Records section start

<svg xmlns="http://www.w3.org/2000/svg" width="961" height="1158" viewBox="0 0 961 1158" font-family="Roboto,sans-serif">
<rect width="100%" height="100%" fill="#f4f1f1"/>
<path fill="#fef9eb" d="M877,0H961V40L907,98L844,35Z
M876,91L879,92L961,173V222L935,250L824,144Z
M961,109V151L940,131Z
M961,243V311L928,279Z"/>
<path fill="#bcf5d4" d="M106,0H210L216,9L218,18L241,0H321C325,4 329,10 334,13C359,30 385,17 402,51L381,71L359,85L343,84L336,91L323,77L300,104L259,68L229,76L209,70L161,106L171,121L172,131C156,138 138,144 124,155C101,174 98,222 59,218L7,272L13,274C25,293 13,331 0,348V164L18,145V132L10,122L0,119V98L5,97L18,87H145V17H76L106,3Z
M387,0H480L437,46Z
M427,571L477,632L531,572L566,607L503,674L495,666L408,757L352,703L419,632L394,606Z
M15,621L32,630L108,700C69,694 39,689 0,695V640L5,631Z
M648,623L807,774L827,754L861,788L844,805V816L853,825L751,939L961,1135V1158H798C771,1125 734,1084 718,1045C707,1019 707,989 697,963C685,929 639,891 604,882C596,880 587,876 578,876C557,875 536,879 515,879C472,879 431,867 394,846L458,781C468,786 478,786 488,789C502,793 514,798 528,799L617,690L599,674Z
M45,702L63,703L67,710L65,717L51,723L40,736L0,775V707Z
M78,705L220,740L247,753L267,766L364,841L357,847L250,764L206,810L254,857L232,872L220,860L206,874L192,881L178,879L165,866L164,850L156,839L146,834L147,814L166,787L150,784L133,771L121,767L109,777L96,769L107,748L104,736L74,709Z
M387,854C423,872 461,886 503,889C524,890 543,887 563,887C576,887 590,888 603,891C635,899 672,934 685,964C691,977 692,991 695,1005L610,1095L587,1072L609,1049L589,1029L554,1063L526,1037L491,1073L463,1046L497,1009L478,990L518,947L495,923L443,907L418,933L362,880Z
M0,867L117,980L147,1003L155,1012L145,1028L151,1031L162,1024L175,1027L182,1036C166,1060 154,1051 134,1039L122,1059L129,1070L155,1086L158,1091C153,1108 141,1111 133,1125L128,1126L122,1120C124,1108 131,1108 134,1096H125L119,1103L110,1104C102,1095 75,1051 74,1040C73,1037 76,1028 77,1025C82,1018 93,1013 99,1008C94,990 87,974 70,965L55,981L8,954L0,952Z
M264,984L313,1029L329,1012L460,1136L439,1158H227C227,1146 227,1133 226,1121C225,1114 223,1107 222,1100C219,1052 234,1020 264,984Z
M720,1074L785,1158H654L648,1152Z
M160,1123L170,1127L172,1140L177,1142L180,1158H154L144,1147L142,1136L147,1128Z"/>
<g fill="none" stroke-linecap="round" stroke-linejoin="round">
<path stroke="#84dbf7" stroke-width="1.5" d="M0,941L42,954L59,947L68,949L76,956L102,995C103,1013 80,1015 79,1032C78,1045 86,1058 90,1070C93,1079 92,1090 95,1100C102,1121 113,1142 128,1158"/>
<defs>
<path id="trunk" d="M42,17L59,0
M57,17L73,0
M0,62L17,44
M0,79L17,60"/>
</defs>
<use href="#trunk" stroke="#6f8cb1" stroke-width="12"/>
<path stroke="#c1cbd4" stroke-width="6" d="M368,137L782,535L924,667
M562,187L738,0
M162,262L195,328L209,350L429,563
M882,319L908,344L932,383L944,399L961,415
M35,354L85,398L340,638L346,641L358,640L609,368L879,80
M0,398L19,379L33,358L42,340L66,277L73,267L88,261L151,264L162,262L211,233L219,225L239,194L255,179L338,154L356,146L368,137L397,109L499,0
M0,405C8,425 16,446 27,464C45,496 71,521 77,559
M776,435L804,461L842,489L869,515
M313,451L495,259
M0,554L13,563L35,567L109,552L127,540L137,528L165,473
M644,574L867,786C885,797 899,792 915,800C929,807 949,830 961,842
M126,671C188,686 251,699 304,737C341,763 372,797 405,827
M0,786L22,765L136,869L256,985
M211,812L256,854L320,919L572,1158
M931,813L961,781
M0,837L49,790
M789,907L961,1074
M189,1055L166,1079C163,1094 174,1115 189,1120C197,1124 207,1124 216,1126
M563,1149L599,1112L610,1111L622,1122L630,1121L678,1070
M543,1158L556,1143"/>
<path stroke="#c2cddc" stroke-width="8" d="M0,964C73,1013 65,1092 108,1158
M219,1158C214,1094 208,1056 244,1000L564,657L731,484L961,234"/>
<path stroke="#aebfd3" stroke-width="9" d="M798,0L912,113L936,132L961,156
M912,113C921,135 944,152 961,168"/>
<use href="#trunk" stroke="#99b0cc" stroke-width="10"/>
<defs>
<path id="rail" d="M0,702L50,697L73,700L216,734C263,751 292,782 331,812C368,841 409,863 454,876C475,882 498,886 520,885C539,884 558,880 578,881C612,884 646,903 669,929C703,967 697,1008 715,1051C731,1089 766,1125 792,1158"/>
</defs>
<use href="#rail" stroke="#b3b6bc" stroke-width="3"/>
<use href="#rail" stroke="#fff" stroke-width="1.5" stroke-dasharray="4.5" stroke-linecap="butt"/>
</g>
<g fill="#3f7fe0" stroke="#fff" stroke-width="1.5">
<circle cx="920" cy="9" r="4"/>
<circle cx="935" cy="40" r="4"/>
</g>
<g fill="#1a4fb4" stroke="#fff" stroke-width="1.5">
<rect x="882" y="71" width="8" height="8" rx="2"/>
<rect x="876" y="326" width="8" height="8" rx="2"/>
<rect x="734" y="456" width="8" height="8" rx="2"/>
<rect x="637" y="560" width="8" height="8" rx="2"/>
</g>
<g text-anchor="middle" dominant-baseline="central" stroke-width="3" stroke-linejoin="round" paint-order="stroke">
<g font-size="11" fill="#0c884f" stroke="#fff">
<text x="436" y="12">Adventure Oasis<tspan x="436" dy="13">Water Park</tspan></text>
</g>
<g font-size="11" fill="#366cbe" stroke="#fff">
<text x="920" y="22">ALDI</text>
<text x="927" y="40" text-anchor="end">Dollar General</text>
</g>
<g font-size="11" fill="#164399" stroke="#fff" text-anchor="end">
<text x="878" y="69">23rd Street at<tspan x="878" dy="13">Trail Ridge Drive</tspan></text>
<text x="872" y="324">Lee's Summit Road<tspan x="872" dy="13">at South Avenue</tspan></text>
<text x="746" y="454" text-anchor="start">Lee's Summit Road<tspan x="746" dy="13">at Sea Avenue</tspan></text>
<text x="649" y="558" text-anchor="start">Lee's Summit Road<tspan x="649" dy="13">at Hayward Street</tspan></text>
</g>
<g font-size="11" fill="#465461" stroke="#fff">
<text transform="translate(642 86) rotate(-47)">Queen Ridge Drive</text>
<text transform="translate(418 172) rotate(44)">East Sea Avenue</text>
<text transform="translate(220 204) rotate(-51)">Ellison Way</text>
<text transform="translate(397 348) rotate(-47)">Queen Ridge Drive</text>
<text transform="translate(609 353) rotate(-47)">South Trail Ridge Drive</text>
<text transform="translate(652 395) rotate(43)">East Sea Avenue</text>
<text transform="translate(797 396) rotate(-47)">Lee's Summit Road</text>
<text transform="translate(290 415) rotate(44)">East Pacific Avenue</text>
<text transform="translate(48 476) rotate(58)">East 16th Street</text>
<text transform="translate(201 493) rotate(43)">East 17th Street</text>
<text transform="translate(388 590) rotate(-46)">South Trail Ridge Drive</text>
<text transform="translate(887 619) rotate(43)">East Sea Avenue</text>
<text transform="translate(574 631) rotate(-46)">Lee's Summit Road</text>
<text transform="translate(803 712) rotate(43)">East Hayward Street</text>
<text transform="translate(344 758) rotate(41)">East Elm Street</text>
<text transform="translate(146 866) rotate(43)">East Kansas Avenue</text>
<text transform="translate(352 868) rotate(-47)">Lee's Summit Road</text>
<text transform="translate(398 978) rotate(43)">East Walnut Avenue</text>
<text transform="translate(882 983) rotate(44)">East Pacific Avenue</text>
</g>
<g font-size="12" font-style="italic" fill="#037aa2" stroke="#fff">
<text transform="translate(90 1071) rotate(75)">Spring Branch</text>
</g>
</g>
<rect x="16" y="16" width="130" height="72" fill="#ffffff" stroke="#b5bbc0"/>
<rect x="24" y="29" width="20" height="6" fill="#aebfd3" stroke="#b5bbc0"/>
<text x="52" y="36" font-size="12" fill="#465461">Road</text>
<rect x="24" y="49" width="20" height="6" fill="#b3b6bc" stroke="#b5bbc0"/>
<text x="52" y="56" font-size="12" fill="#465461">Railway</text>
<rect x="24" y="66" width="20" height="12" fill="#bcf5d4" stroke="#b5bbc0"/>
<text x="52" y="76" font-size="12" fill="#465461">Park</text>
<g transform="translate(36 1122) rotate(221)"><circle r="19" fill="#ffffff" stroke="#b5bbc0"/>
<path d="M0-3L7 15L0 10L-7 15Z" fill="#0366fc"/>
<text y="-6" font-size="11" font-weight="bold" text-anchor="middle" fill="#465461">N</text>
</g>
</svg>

Records section end

(What to work on): An exact copy of the lines above, from the one containing "M720,1074L785,1158H654L648,1152Z" through the one containing "M0,405C8,425 16,446 27,464C45,496", is the whole of the answer.

(Your response):
M720,1074L785,1158H654L648,1152Z
M160,1123L170,1127L172,1140L177,1142L180,1158H154L144,1147L142,1136L147,1128Z"/>
<g fill="none" stroke-linecap="round" stroke-linejoin="round">
<path stroke="#84dbf7" stroke-width="1.5" d="M0,941L42,954L59,947L68,949L76,956L102,995C103,1013 80,1015 79,1032C78,1045 86,1058 90,1070C93,1079 92,1090 95,1100C102,1121 113,1142 128,1158"/>
<defs>
<path id="trunk" d="M42,17L59,0
M57,17L73,0
M0,62L17,44
M0,79L17,60"/>
</defs>
<use href="#trunk" stroke="#6f8cb1" stroke-width="12"/>
<path stroke="#c1cbd4" stroke-width="6" d="M368,137L782,535L924,667
M562,187L738,0
M162,262L195,328L209,350L429,563
M882,319L908,344L932,383L944,399L961,415
M35,354L85,398L340,638L346,641L358,640L609,368L879,80
M0,398L19,379L33,358L42,340L66,277L73,267L88,261L151,264L162,262L211,233L219,225L239,194L255,179L338,154L356,146L368,137L397,109L499,0
M0,405C8,425 16,446 27,464C45,496 71,521 77,559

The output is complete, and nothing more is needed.